Corrigan, suddenly enormous and menacing, leaned over his desk.
‘Didn’t you read what it said on my ID?’
‘Yes, Assistant Commissioner, I did.’ The kid swallowed slightly nervously. Obviously he had wondered what had brought someone so high ranking here. Normally the police were a red rag to a bull for him, especially as he’d done nothing wrong. It was just a natural reaction, the way he’d been brought up.
Don’t talk to coppers.
Corrigan knew that. He didn’t care about his attitude. He didn’t give a fuck. The kid’s attitude was insignificant. Corrigan’s face filled his vision. The scars and lines on his face, his large battered nose. It was a face designed by nature to intimidate and he knew it.
‘Good.’ Corrigan pointed at Wolf Schneider. ‘Now we know who I am, this gentleman has come all the way from Germany to see Hanlon. We don’t want to disappoint him, do we, sunshine?’
It wasn’t only the air of quiet menace in Corrigan’s voice that was so effective, it was the absolute certainty of getting his way that led the kid to say, ‘Yes, Assistant Commissioner, now...’
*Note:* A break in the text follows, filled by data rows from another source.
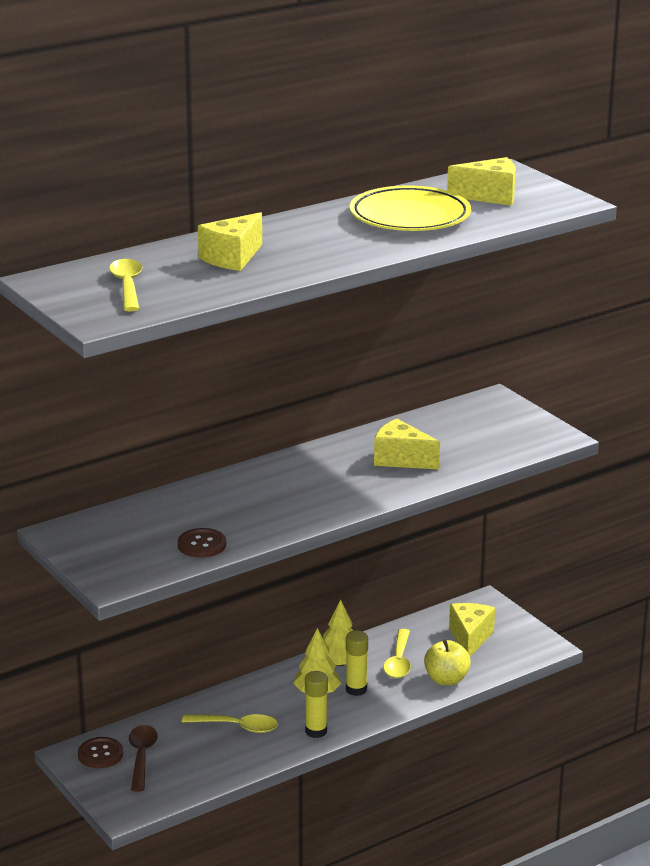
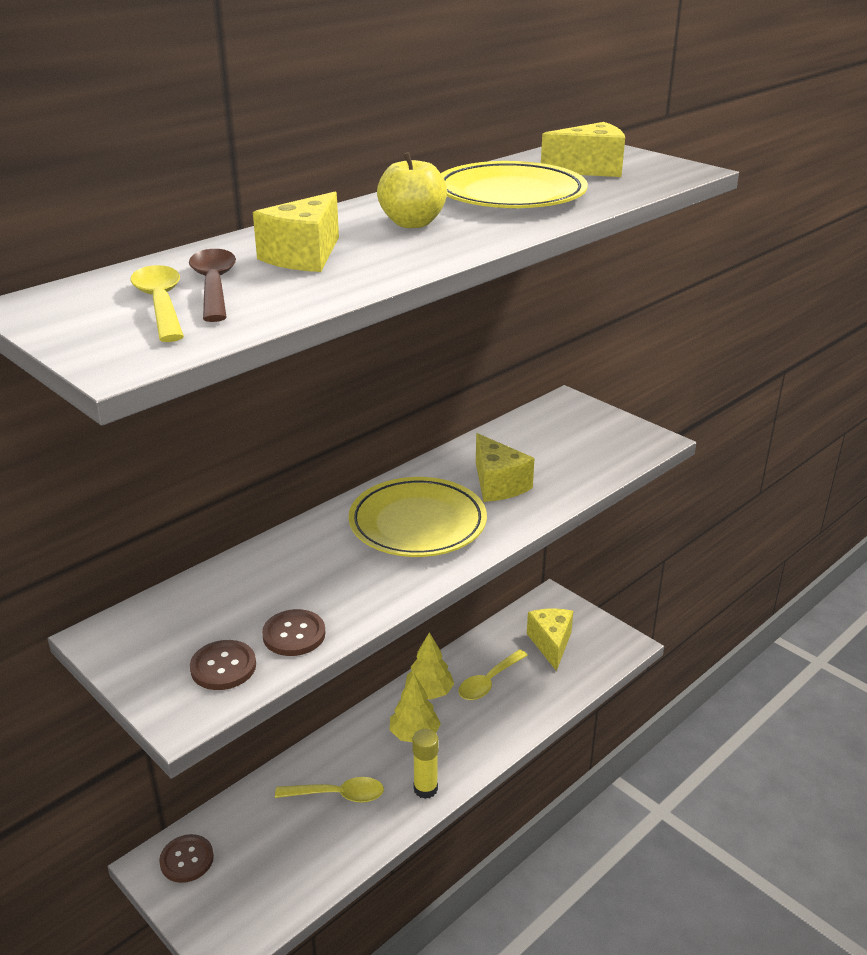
camera: 10 degrees left, 5 degrees up
(141, 756) = (235, 856): brown spoon -> brown spoon (214, 286)
(145, 559) = (223, 667): none -> brown button
(321, 482) = (417, 524): none -> yellow plate
(356, 689) = (454, 724): yellow glue stick -> none
(398, 661) = (488, 682): yellow spoon -> yellow spoon turned 45 degrees clockwise
(401, 459) = (498, 484): yellow cheese -> yellow cheese turned 135 degrees counterclockwise
(446, 679) = (543, 699): yellow apple -> yellow apple (412, 223)

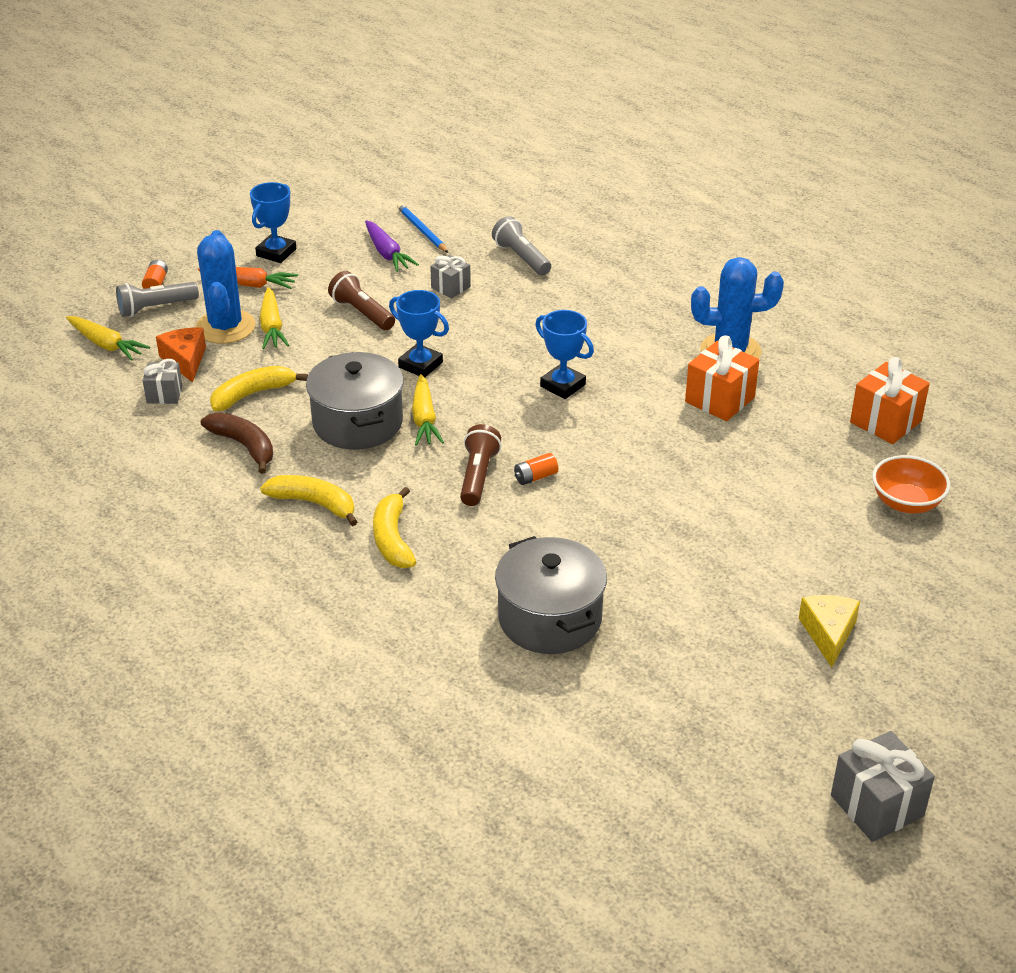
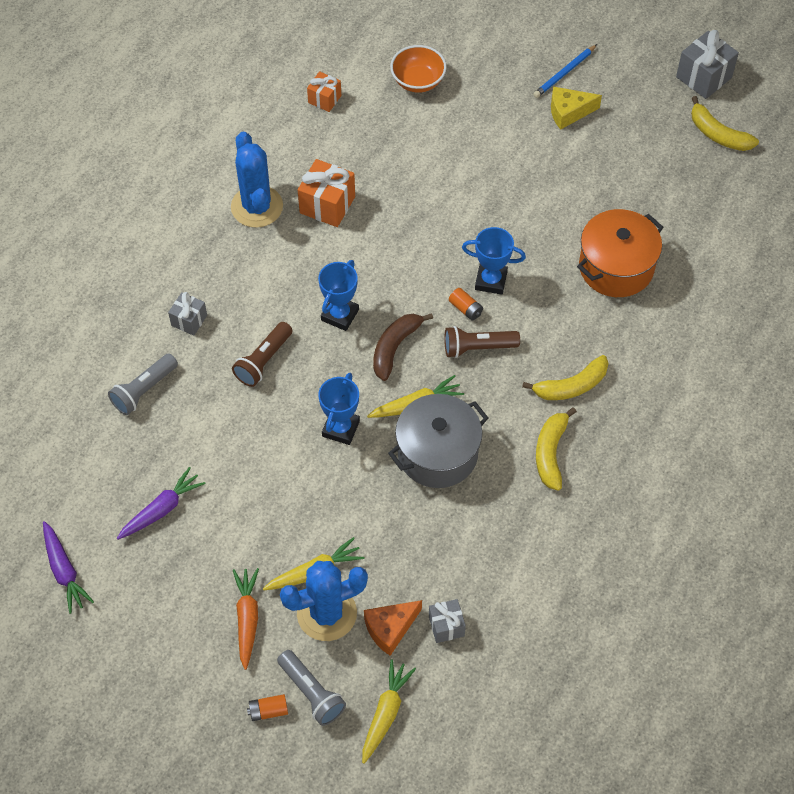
camera: 105 degrees left, 20 degrees up
(244, 446) = (497, 531): brown banana -> brown banana (395, 347)
(253, 394) = (423, 550): yellow banana -> yellow banana (718, 134)
(276, 252) = (183, 614): blue trophy -> blue trophy (491, 281)
(355, 201) = (64, 571): none -> purple carrot
(362, 313) = (272, 500): brown flashlight -> brown flashlight (263, 361)
(422, 230) = (111, 490): blue pencil -> blue pencil (564, 73)
(450, 287) = (210, 437): grey gift -> grey gift (189, 320)
(549, 618) = (616, 267): grey pot -> orange pot
(885, 422) = (324, 99): orange gift -> orange gift, size x0.61

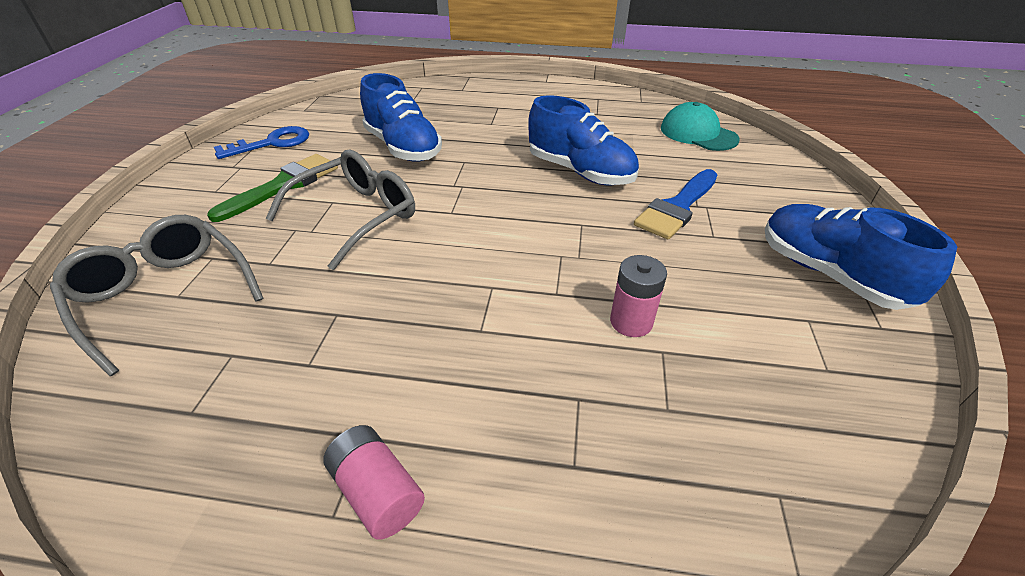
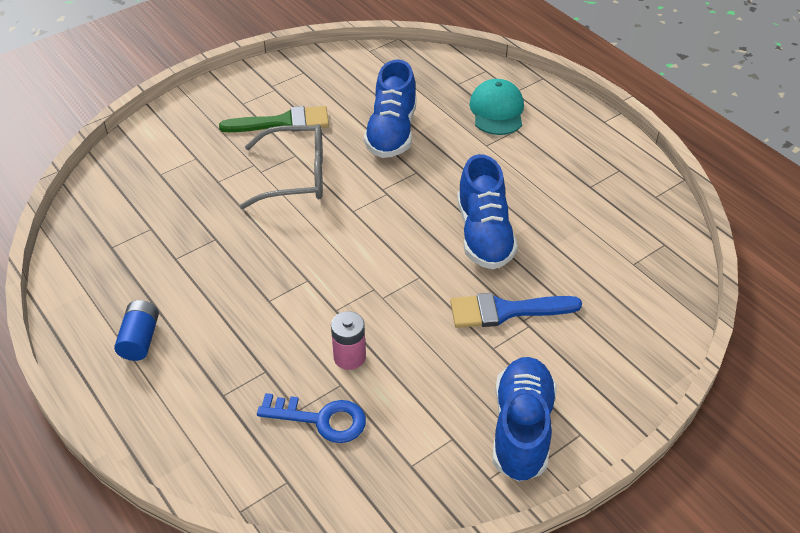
camera: 45 degrees right, 5 degrees up
(163, 295) = (154, 169): grey glasses -> none
(272, 143) = (314, 76): blue key -> blue key (321, 419)
(377, 492) = (140, 339): pink battery -> blue battery
(698, 133) = (644, 262): turquoise cap -> turquoise cap (497, 111)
‘Don’t worry,’ said Corrigan dismissively. He’d had enough of the conversation. ‘I know the way.’ He turned to Schneider. ‘Come on,’ he said. ‘Follow me.’
Wolf Schneider, ever the politician, nodded politely at the receptionist, gave him a comradely wink and followed the broad back of Corrigan as he headed to a scuffed door at the rear of the threadbare reception area and opened it, revealing a narrow staircase.
The kid watched the two backs disappear up the stairs that led to the gallery that overlooked the gym. He shrugged, he wouldn’t mind joining them. He always loved watching Hanlon fight. It was beautiful.
9
Marcus closed the door behind him and sta
rted down the stairs. They were broad and unadorned, zigzagging three storeys towards the front door, around a central well.
He was wishing he hadn’t smoked the grass now – he felt unpleasantly stoned, disassociated from reality. It added to the nightmare, hallucinatory quality of what was happening.
There were three flats per floor, his was on the third. The heels of his boots clattered as he descended the steps. Sounds always echoed in this block. At night a firmly closed front door would sound like a gunshot. As he went down, he heard footsteps coming up the staircase towards him. He rounded a corner. A momentary impression.
Two men, their heads bowed, wearing hoodies.
If they hadn’t had the hoods over their heads, things could have turned out very differently. With the hoods up it was like displaying a warning banner, screaming, WE MEAN BUSINESS.
Marcus, keyed up, expecting a fight, was already almost as high on the adrenaline pumping round his body as he was on the THC and the booze.
No one in these flats dressed like that. But nobody. There were a couple of hipsters, a couple of Boden wearers and a Hooray Henry, upper class LAMF red trousers guy. None of them would wear a hoody and trainers, not even in a gym. They wouldn’t be seen dead in them. These two didn’t belong.
He recognized them immediately as trouble.
Well, that was just fine with him.
Most of Eleuthera were middle-class intellectuals, grammar school or privately educated, unused to violence. Not so Marcus Hinds. He had grown up in Bethnal Green and Hayes fighting Somali gangs. His family had form, and he had a vicious streak.
Right, you wanky, nerdy anarchist muppets, used to harassing women or filming yourselves pushing a policeman and uploading it to the net, let’s show you how we do it in Bethnal Green.
Not fucking Sevenoaks.
Let’s party.
His fingers clenched into fists, his eyes narrowed. Concentrate.
Rather than pass them on the stairs, his body a defenceless target open to attack from all sides, he pressed his back against the wall. Without making eye contact, heads bowed, they walked abreast up the stairs towards him and then changed to single file to get past him, Grey Hoodie leading.